En clair, il faudrait mettre fin le plus rapidement possible à l’agrobusiness au niveau mondial pour espérer agir à temps. D’autant que le Giec montre que certaines solutions mettront plusieurs dizaines d’années avant de produire leurs effets.
Il s’agirait également de réduire le gaspillage alimentaire, alors que 25 % des produits alimentaires fabriqués sont perdus. Il faudrait ensuite changer notre régime alimentaire, en particulier en mangeant moins de viande.
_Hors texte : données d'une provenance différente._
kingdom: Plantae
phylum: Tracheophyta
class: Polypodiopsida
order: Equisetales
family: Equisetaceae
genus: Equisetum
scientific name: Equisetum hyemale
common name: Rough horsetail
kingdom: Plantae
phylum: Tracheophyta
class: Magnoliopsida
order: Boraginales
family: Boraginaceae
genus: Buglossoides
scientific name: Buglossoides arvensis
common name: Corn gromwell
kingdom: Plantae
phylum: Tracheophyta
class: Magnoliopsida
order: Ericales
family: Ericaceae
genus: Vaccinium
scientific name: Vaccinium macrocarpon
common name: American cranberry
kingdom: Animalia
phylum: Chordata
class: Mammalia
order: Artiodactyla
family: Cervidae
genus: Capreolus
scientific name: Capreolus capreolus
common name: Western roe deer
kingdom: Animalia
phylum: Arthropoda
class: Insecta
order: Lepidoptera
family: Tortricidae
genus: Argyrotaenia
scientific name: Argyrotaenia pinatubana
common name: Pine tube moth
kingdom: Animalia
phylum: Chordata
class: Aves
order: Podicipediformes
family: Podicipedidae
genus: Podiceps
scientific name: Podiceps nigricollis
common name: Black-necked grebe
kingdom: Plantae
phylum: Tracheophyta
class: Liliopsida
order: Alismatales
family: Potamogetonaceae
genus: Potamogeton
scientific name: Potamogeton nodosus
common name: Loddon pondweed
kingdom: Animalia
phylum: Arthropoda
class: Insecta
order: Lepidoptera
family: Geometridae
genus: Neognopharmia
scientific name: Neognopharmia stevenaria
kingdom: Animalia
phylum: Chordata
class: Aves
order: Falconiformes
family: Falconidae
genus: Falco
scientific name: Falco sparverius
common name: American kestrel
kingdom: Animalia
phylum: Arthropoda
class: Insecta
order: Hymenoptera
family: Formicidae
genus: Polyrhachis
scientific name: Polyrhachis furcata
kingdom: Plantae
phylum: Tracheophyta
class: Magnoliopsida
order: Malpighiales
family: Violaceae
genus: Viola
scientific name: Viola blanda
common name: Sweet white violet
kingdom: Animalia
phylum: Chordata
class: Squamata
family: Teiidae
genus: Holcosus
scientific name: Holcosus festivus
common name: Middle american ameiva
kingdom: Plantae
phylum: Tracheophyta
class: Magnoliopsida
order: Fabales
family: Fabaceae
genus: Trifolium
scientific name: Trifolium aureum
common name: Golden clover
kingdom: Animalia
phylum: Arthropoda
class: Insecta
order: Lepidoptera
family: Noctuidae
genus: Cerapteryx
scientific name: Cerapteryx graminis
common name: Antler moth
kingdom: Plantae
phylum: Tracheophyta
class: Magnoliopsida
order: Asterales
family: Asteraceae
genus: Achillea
Certes, James Skea, coprésident du groupe III du GIEC, a affirmé lors de la conférence de presse jeudi que « le Giec ne recommande pas les régimes alimentaires des gens ». « Ce que nous avons souligné sur la base des preuves scientifiques, c’est qu’il y a certains régimes alimentaires qui ont une empreinte carbone plus faible », a-t-il ajouté. « Il y a des solutions entre les mains des agriculteurs. Mais il y a aussi des solutions entre les mains de chacun d’entre nous, quand nous achetons de la nourriture, et ne gaspillons pas la nourriture », a déclaré Valérie Masson-Delmotte jeudi matin.
Le Giec estime dans le résumé à l’attention des dirigeants que « les régimes alimentaires équilibrés, qui comprennent des aliments d’origine végétale, comme ceux à base de céréales secondaires, de légumineuses, de fruits et légumes, de noix et de graines, et des aliments d’origine animale produits dans des systèmes résilients, durables et à faibles émissions de GES, offrent d’importantes possibilités d’adaptation et d’atténuation tout en produisant d’importants avantages secondaires en termes de santé humaine ».
Mais un autre cercle vicieux menace : si la course à la baisse de nos émissions pour préserver notamment notre sécurité alimentaire vient à passer par le développement à grande échelle de la bioénergie, cela aurait un impact sur l’utilisation des terres, exacerbant les conflits d’usage.
« S’il est appliqué à l’échelle nécessaire pour éliminer le CO2 de l’atmosphère, le boisement, le reboisement et l’utilisation des terres pour fournir des matières premières pour la bioénergie avec ou sans capture et stockage du carbone, ou pour le biochar [sorte d’engrais obtenu par pyrolyse de biomasse – ndlr], pourraient considérablement accroître la demande de conversion des terres », écrivent les scientifiques.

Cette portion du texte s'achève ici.